> **ACTION ITEM**
Using the entries that follow, count the lines containing the word "TRIANGLE" and give that number by itself.

Data excerpts
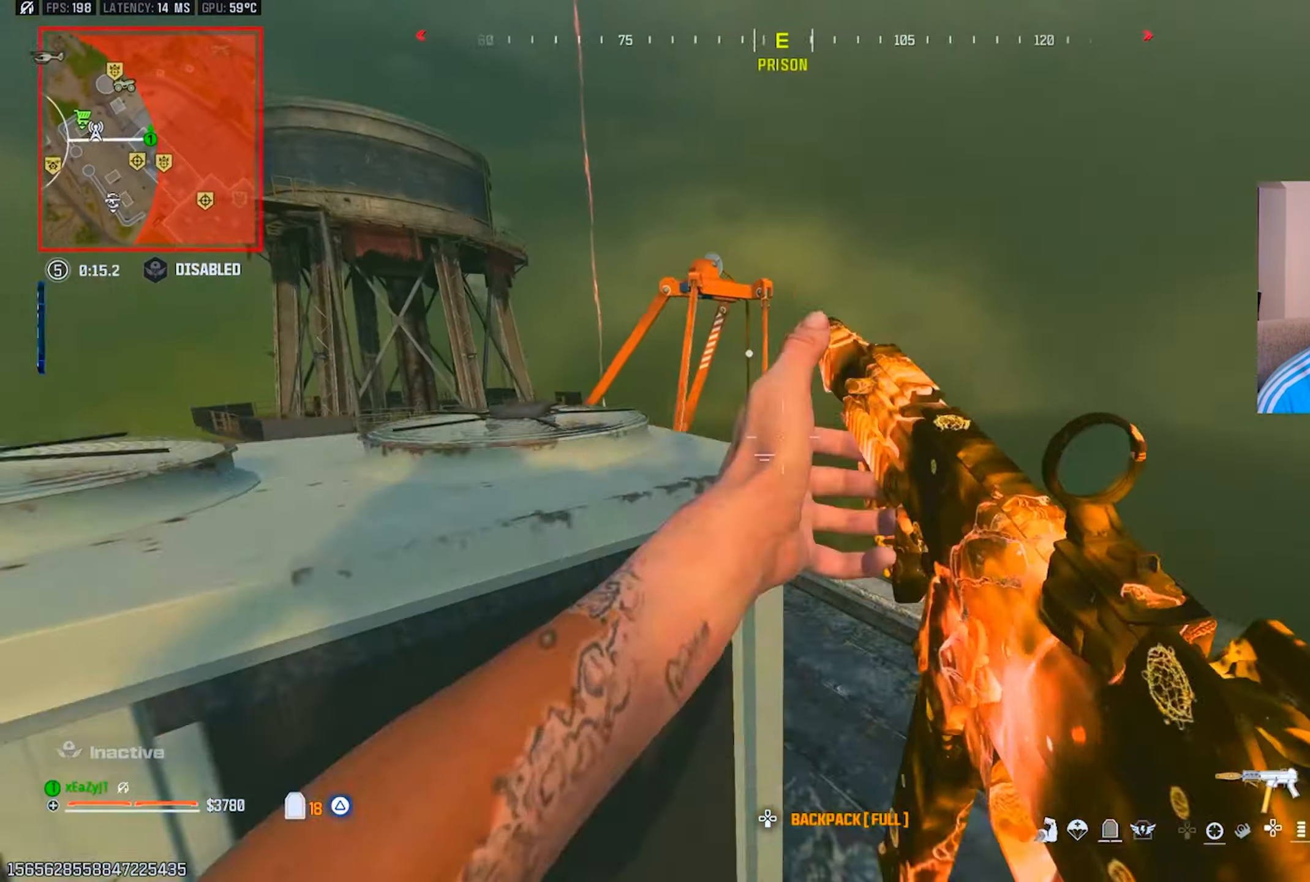
{"buttons": [], "left_stick": "left", "right_stick": "center", "events": [[17, "L3", "up"], [84, "TRIANGLE", "down"], [117, "left_stick", "center"], [134, "TRIANGLE", "up"], [184, "left_stick", "left"], [217, "TRIANGLE", "down"], [217, "right_stick", "center"], [301, "TRIANGLE", "up"]]}
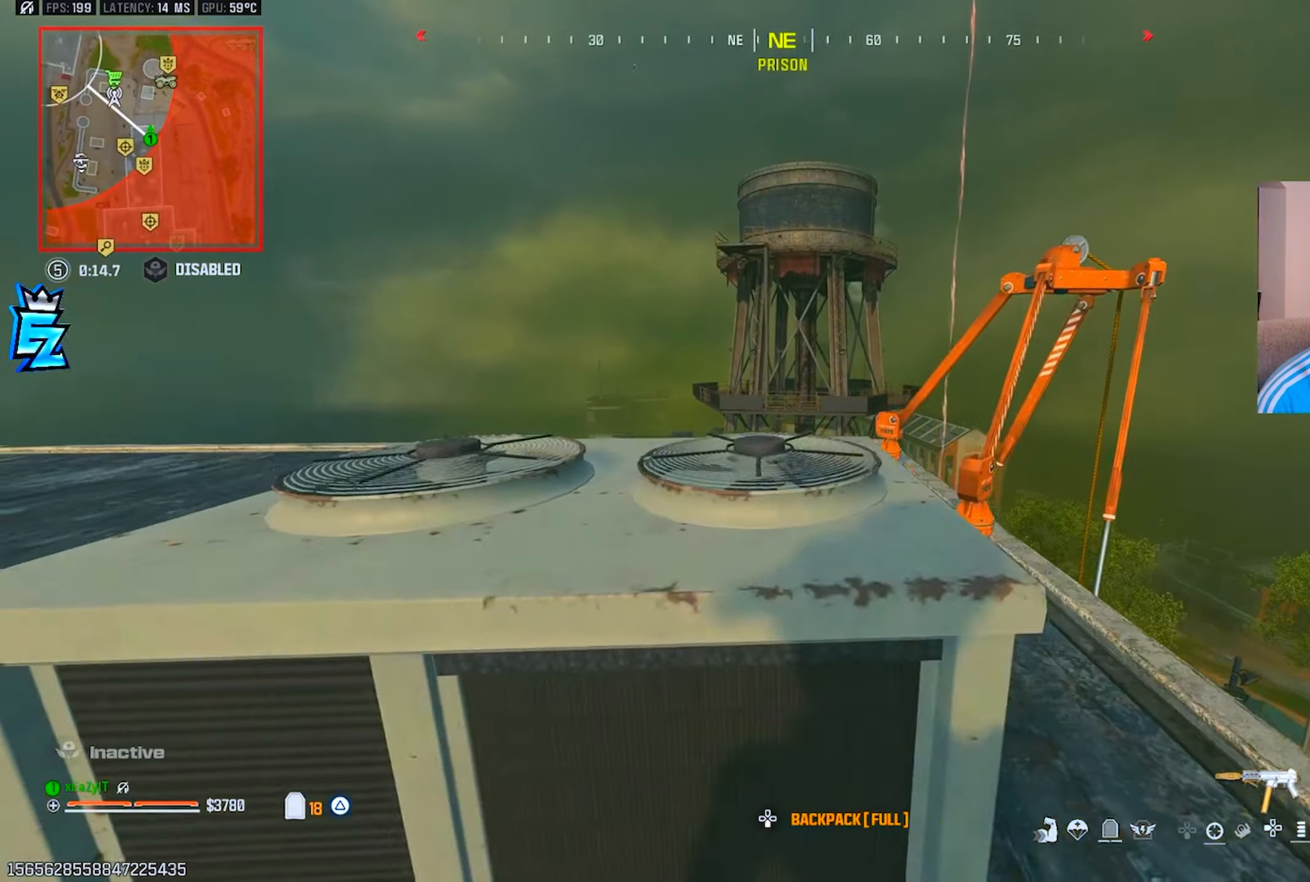
{"buttons": [], "left_stick": "left", "right_stick": "up", "events": [[17, "left_stick", "center"], [133, "left_stick", "right"], [217, "CIRCLE", "down"], [283, "CIRCLE", "up"], [367, "CIRCLE", "down"], [384, "left_stick", "center"], [450, "CIRCLE", "up"], [450, "left_stick", "left"], [450, "right_stick", "up"]]}
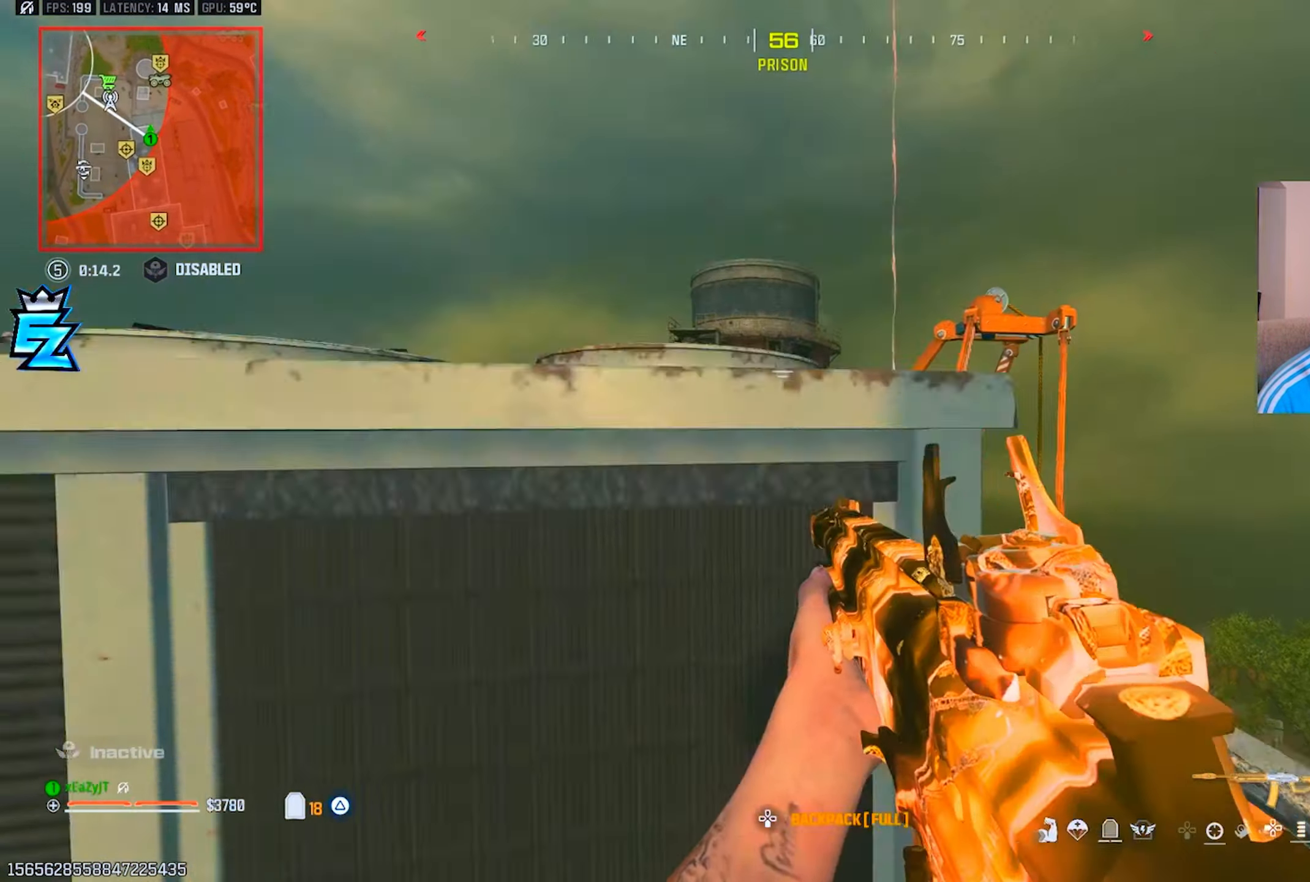
{"buttons": ["TRIANGLE"], "left_stick": "right", "right_stick": "down-left", "events": [[184, "left_stick", "center"], [284, "TRIANGLE", "down"], [317, "right_stick", "left"], [334, "TRIANGLE", "up"], [334, "left_stick", "right"], [417, "right_stick", "down-left"], [451, "TRIANGLE", "down"]]}
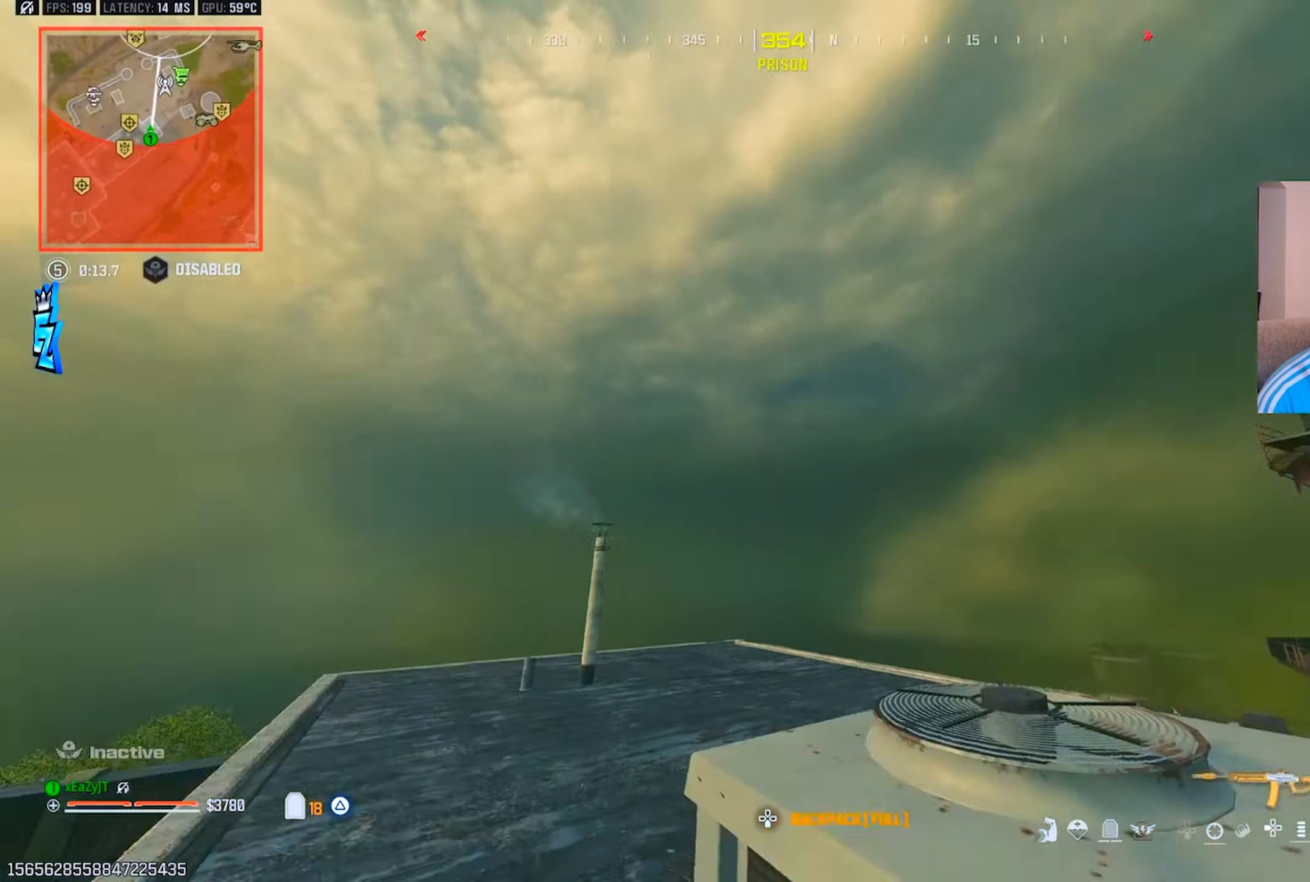
{"buttons": [], "left_stick": "center", "right_stick": "center", "events": [[17, "TRIANGLE", "up"], [67, "left_stick", "center"], [67, "right_stick", "center"], [100, "TRIANGLE", "down"], [117, "right_stick", "up"], [183, "TRIANGLE", "up"], [200, "right_stick", "down-left"], [250, "TRIANGLE", "down"], [334, "TRIANGLE", "up"], [367, "right_stick", "center"]]}
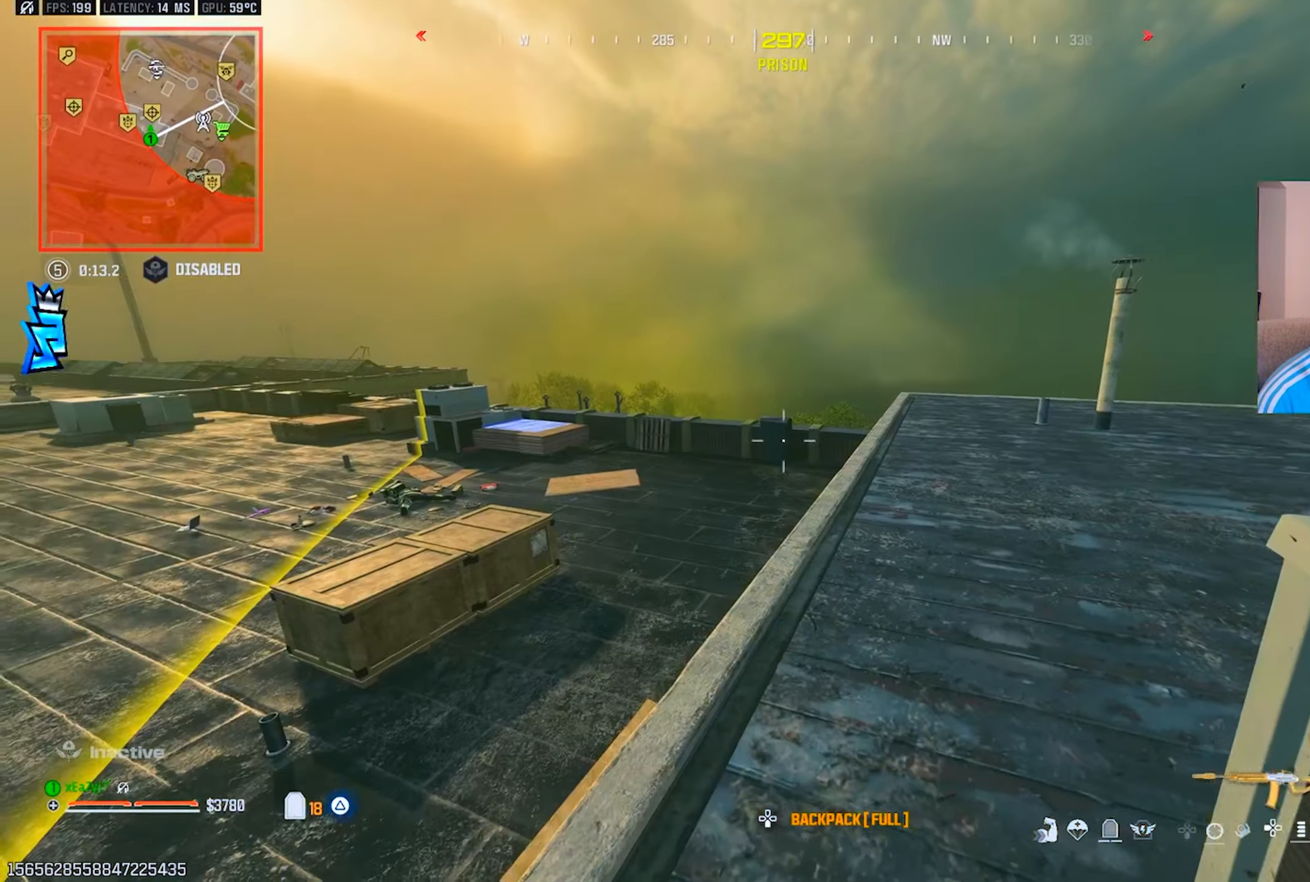
{"buttons": [], "left_stick": "up-left", "right_stick": "right", "events": [[384, "right_stick", "right"], [417, "TRIANGLE", "down"], [484, "TRIANGLE", "up"], [484, "left_stick", "up-left"]]}
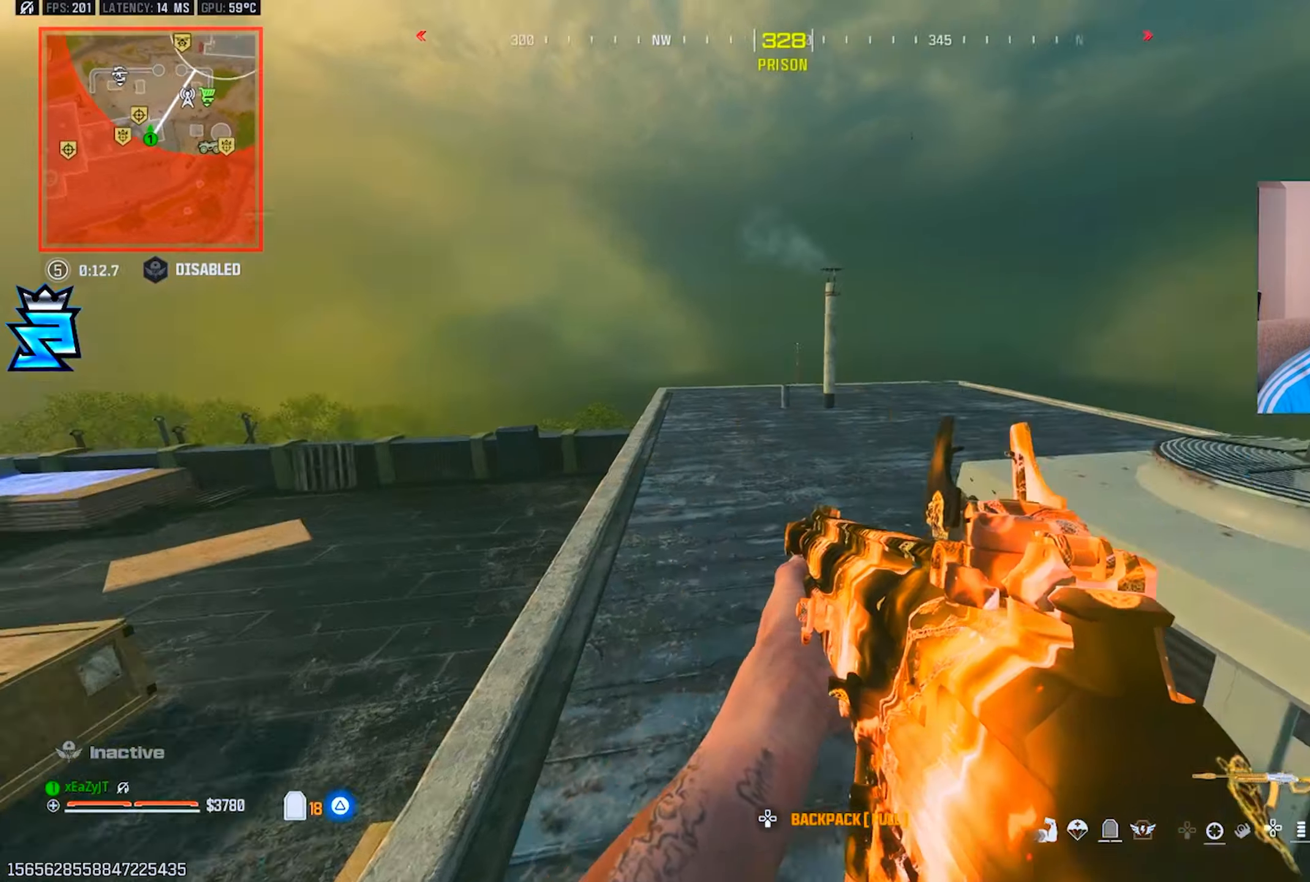
{"buttons": [], "left_stick": "center", "right_stick": "center", "events": [[184, "right_stick", "center"], [234, "left_stick", "center"], [317, "TRIANGLE", "down"], [384, "TRIANGLE", "up"]]}
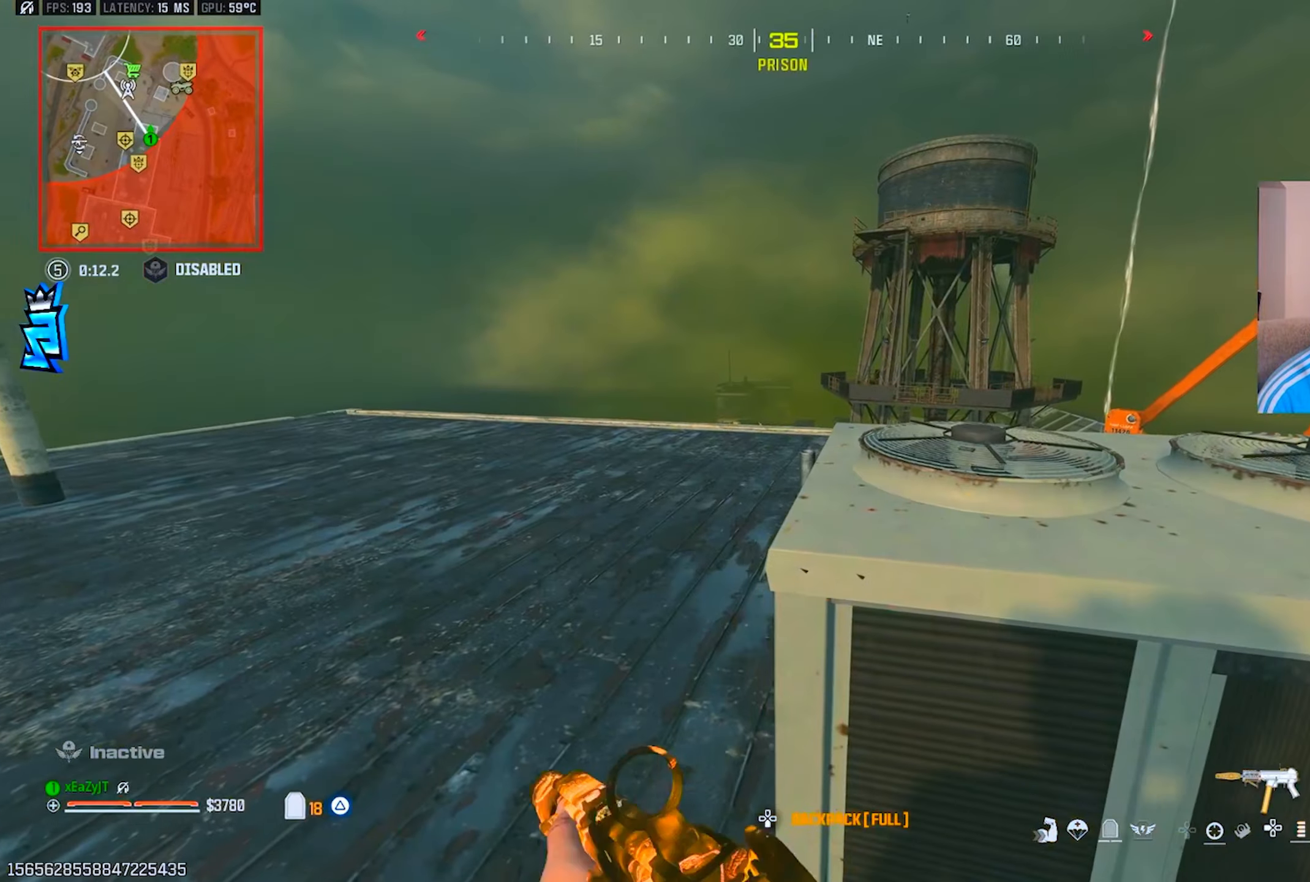
{"buttons": [], "left_stick": "center", "right_stick": "up", "events": [[33, "right_stick", "up-right"], [83, "right_stick", "up"], [167, "left_stick", "right"], [267, "TRIANGLE", "down"], [334, "TRIANGLE", "up"], [417, "TRIANGLE", "down"], [484, "TRIANGLE", "up"], [484, "left_stick", "center"]]}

> **ANSWER TO THIS EXERCISE**
6